The Crow Peak Fire has grown to 100 acres and is 25% contained Tuesday morning. It was started Saturday by lightning and is burning in steep, rugged terrain according to Great Plains Fire Information.
Great Plains also says that Monday night's rain brought a little relief to the fire, but Tuesday there is a red flag warning and firefighters will also have to worry about low humidity and temperatures in the high 90's. Conditions like this, Great Plains says, will put firefighters to the test.
Northern Hills District Ranger, Rhonda O'Byrne said, "In these hot and dry conditions, it is especially important to look out for your crew members and take care of yourself. Stay hydrated, alert, take breaks, and be safe out there."
Currently there are about 160 personnel working on the Crow Peak Fire. That includes two Blackhawk helicopters that are still helping with water bucket drops. Two more hand crews are expected to show up Tuesday afternoon.

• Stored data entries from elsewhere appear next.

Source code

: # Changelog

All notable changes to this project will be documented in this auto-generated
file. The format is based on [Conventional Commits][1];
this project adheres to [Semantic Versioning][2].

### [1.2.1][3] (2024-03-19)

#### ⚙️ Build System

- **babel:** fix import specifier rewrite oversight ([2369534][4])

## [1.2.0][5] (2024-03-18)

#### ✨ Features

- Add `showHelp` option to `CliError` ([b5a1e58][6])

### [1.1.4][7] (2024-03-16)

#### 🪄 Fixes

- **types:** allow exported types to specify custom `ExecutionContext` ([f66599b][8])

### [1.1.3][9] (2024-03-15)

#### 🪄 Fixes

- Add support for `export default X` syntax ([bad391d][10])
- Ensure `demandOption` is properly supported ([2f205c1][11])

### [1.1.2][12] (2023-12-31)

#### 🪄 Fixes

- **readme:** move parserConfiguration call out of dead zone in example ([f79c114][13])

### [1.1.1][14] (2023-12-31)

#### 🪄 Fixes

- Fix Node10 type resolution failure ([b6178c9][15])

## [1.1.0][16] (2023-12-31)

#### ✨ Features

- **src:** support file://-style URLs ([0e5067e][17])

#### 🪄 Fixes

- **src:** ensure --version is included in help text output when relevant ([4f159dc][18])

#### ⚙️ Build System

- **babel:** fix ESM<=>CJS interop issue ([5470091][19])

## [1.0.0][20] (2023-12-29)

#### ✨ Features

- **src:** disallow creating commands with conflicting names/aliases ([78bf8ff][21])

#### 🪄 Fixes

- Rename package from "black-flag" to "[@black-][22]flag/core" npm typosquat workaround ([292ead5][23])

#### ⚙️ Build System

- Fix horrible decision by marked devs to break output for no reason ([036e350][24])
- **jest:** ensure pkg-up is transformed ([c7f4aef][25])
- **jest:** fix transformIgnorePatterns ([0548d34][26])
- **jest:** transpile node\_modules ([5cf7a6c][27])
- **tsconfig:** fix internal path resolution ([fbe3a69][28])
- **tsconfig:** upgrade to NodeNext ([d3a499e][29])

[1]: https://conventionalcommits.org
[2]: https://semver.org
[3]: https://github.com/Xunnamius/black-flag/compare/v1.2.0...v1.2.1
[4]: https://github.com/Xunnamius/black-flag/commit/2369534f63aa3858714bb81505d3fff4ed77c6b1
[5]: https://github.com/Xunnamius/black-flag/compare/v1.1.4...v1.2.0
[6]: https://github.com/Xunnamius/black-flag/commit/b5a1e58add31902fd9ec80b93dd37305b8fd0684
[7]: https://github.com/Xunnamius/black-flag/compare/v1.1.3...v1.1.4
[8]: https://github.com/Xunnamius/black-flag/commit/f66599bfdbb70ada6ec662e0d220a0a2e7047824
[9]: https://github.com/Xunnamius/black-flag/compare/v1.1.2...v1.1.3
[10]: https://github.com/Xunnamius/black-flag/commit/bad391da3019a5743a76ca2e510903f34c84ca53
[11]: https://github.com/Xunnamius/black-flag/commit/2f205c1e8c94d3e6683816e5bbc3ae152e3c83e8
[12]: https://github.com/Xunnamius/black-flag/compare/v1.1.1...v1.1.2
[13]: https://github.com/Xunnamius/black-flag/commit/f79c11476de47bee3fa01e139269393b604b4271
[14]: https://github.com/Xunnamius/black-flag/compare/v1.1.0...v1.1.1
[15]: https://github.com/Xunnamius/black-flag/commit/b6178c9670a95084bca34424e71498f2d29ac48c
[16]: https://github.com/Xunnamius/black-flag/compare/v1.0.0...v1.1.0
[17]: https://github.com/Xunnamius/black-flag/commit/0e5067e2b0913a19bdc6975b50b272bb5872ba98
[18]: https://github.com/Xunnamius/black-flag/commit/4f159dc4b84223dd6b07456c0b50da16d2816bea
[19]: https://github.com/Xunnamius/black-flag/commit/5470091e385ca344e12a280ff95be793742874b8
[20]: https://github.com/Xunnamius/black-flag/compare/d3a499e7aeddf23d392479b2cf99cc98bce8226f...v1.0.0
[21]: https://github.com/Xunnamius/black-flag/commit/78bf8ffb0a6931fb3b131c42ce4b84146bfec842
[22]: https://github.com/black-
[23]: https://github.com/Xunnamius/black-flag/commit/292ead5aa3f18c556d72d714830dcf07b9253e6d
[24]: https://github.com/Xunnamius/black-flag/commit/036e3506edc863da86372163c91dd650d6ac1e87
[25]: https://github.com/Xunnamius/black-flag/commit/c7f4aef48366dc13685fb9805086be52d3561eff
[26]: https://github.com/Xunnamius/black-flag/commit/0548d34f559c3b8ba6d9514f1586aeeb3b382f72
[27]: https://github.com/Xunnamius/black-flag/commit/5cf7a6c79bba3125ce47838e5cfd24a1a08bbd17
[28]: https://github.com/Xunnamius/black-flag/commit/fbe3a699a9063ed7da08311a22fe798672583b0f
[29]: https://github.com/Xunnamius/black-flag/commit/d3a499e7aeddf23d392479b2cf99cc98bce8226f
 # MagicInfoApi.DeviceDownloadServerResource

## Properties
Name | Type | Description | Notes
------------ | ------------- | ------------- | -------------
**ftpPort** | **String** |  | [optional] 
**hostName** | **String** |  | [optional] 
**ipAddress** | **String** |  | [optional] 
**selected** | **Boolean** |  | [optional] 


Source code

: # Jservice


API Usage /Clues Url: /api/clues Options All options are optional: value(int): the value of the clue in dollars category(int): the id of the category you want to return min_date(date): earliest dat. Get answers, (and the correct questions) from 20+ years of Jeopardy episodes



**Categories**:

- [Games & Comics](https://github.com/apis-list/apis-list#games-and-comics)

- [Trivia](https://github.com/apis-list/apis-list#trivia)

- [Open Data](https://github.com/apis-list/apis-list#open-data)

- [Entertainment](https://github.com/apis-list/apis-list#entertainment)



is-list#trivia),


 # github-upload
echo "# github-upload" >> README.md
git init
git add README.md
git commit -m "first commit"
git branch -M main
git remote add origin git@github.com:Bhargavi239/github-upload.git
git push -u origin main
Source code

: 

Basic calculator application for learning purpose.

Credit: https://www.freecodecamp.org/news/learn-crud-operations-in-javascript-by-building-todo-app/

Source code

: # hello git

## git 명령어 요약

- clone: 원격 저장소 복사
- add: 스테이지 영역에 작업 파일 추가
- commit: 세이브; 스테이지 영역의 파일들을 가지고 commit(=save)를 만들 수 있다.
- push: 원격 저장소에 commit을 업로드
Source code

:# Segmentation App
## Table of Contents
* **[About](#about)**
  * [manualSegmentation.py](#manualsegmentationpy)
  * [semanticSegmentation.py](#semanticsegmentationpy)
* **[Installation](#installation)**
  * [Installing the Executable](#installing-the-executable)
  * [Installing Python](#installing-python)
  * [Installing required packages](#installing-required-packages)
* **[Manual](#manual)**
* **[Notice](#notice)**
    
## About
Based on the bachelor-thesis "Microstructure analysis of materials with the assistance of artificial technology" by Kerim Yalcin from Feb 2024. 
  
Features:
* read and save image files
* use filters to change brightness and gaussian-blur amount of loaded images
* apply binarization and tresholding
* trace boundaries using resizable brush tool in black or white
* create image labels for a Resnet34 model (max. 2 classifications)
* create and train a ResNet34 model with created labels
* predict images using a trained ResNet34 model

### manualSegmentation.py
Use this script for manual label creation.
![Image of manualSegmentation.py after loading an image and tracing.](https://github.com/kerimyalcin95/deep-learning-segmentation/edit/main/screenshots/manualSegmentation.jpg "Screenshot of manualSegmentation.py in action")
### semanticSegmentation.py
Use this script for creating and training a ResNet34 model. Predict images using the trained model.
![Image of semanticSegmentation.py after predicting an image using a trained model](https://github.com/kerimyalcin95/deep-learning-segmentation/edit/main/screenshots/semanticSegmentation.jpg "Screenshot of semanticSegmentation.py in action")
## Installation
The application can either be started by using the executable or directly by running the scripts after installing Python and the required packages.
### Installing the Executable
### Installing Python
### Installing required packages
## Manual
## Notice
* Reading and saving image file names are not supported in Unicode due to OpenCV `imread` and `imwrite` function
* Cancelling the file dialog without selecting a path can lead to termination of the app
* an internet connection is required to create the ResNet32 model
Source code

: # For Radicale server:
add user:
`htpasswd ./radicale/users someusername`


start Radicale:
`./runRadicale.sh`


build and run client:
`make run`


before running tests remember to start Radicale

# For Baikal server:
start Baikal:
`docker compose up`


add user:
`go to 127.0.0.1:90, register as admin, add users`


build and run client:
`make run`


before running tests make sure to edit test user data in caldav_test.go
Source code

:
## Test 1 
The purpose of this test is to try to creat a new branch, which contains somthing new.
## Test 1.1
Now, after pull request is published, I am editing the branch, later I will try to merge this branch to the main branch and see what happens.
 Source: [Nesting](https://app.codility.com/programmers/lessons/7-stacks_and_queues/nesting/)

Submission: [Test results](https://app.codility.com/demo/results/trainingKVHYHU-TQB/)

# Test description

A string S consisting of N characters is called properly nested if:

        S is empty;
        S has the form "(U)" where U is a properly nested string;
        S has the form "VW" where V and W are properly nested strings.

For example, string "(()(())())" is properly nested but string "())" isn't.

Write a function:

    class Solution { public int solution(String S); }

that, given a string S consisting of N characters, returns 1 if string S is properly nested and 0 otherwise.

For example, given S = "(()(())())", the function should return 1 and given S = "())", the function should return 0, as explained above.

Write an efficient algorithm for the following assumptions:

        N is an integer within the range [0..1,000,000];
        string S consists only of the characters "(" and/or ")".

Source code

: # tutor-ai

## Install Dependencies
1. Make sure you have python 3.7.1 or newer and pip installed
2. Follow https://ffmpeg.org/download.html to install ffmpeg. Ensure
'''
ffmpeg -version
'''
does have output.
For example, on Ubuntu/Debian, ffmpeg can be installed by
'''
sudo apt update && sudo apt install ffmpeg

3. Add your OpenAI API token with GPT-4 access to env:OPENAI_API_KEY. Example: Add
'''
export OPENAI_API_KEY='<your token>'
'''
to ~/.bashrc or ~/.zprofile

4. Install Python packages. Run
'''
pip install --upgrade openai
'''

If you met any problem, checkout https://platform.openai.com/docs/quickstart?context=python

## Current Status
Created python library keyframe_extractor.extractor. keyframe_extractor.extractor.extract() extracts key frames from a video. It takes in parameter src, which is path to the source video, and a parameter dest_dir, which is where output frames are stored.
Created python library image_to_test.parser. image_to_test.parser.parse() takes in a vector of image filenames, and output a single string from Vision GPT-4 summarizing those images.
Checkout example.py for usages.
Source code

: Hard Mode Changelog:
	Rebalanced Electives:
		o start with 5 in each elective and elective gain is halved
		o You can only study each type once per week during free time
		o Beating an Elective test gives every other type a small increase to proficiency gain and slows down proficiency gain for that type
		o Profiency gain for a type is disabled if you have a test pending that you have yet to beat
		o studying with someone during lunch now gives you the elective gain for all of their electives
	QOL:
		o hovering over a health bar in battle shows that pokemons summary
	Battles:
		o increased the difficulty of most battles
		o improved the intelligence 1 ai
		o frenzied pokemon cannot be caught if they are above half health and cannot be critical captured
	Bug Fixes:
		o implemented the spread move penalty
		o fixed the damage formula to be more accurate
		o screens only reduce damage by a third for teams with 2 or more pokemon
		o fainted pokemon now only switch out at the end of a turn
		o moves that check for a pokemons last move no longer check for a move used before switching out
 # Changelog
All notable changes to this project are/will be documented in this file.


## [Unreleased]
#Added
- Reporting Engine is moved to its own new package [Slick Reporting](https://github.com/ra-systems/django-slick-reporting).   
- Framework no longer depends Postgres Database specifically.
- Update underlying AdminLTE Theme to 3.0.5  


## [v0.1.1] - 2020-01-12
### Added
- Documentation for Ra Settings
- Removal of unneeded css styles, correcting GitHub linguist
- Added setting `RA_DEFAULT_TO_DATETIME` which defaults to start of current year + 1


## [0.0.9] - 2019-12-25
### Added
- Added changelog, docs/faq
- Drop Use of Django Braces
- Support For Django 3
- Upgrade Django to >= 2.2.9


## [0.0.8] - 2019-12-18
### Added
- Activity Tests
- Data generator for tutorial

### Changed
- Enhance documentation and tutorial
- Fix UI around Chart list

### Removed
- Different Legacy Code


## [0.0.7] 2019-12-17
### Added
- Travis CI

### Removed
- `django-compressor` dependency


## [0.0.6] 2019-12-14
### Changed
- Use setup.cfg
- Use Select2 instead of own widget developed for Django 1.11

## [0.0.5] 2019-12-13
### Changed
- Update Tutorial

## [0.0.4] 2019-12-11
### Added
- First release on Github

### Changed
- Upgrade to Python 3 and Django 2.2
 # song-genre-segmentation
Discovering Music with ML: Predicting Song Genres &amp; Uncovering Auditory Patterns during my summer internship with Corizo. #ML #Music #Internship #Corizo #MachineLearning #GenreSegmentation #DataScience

The goals for firefighters are to keep each other and the public safe, protect heritage resources, and keep the fire from moving west.
Crow Peak hiking trail is still closed to the public, as well as Crow Peak Road and several other access roads near the fire.
The 50 acre fire burning on the west side of Crow Peak is just 5 percent contained.
The lightning ignited fire started Saturday night, southwest of Spearfish.
40 firefighters from federal, state and local agencies, as well as three National Guard helicopters continue fight the fire today.
The public is asked to steer clear of the area as crews have a lot of work to do.
The Crow Peak Hiking Trail is closed.
Meanwhile, the McKenna Spring's fire has been 100 percent contained.
It burned 18 acres approximately six miles south west of Jewel Cave National Park.
A fire weather watch is in effect all day tomorrow for northeast Wyoming and western South Dakota.
Two fires burning in the Black Hills are believed to have been started by lightning.
The Crow Peak Fire, located on the west side of Crow Peak, southwest of Spearfish has burned about 75 acres. According to Bonnie Jones with the Great Plains Fire Information, as of Sunday morning it was 0% contained. The cause it believed to be lightning, but it has not been confirmed.
The Crow Peak Hiking Trail is closed to the public.
There are structures in the area but none are currently threatened. If that situation changes affected land owners will be notified.
The McKenna Springs Fire is burning approximately six miles south west of Jewel Cave National Park, burning in the old Roger Shack burn. It's burned about 18 acres and as of Sunday morning it was 40% contained. According to Sheila French with the Great Plains Fire Information, the cause of this fire is lightning.
Resources on scene include personnel from Black Hills National Forest, State of South Dakota, Custer Volunteer Fire Department, Argyle Volunteer Fire Department, Department of Correction hand crew. The Wyoming Helicopter also assisted yesterday and is anticipated to be used again today. Additional resources have been ordered.
The Jump Off Fire was fully controlled Saturday night and was in the same general area as the McKenna Springs Fire. It burned about 1 acre and was caused by lightning.